Les Démocrates de Suède (SD), parti créé en 1988 par un ancien militant d'un parti ouvertement

néonazi, rassemble initialement divers groupuscules d'extrême droite et reste confidentiel

jusqu’au début des années 2000. Le parti se rapproche d'autres partis nationalistes européens

dont le FN (F) et le FPÖ (Au).

Sous la direction du jeune Jimmie Åkesson, le parti se transforme : il s’est débarrassé de ses

liens avec les néonazis et il est devenu un parti nationaliste anti-immigration et eurosceptique

qui ne remet pas en cause l’organisation démocratique du pays et l’Etat-providence.

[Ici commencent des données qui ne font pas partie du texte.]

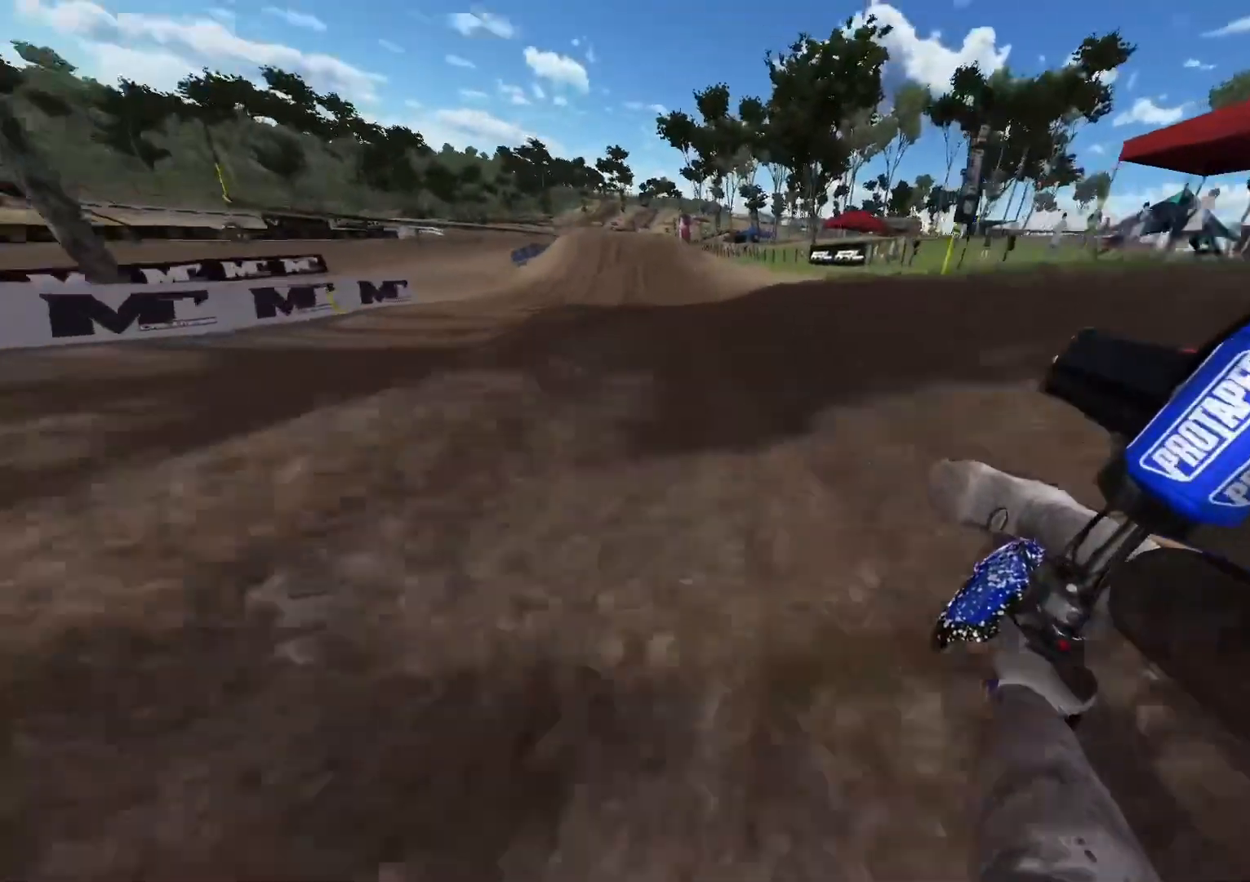
{"buttons": ["R2"], "left_stick": "center", "right_stick": "center", "events": [[83, "R3", "up"], [167, "left_stick", "center"]]}
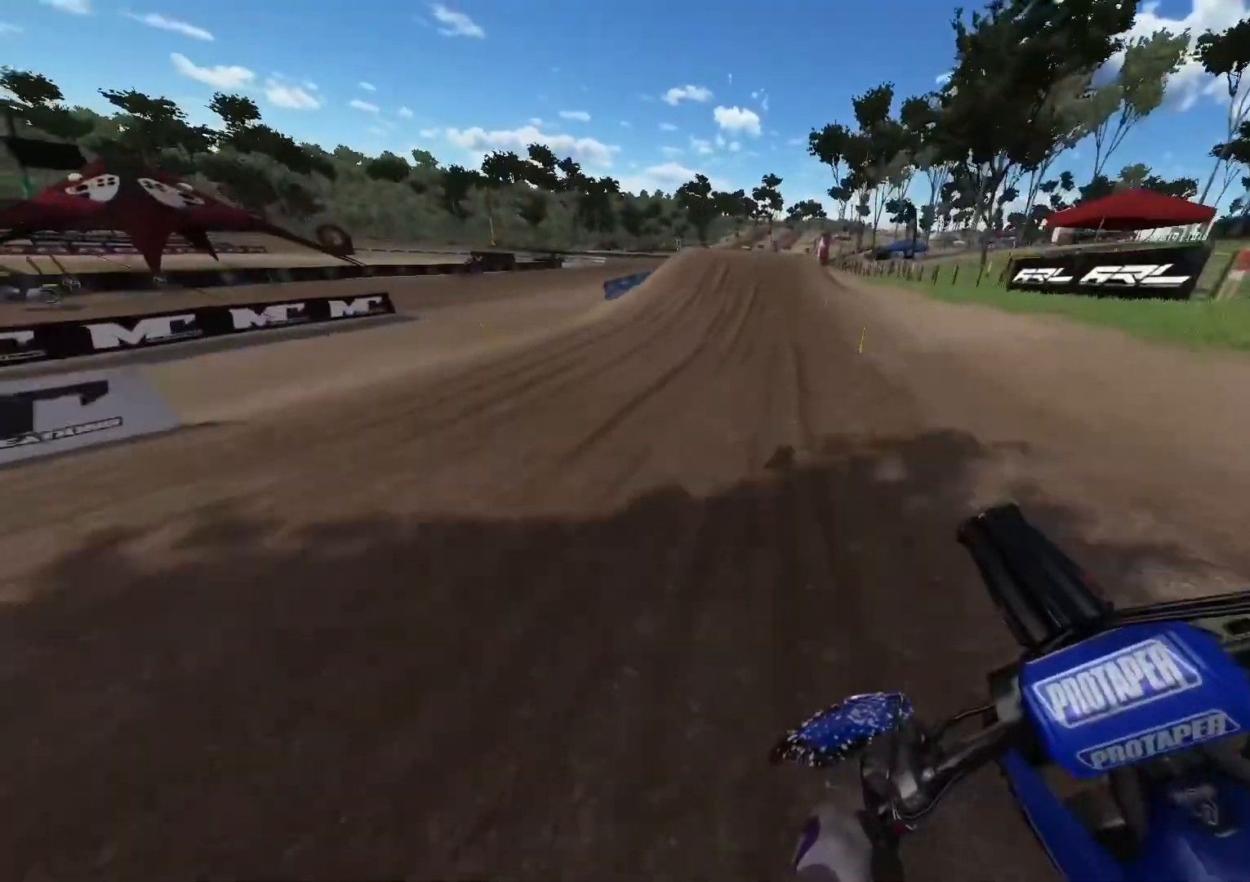
{"buttons": ["R2"], "left_stick": "center", "right_stick": "center", "events": []}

Elections après élections, leur score ne cesse de croître, pour frôler les 18% aux élections

législatives de 2018. Aux Européennes de 2019 ils atteignent 16,9% des voix, et se placent en

troisième position, alors qu’ils n’avaient que 9,5% en 2014.

D’où vient ce succès ? Dominique Reynié souligne7 qu’il vient en très grande partie de la très

forte progression de la population non occidentale qui est passée entre 1982 et 2018 de 2% à

15%.

« Outre la générosité et l’optimisme foncier dont elle a fait preuve, la Suède a fait

beaucoup pour l’intégration des migrants, dans le domaine du logement, de l’éducation

et de la formation. Ces efforts, non sans effets, laissent cependant de côté des pans

entiers de la société suédoise. Et on a vu apparaître, dans certains quartiers où la

population d’origine immigrée est dominante, de nouvelles formes de criminalité. »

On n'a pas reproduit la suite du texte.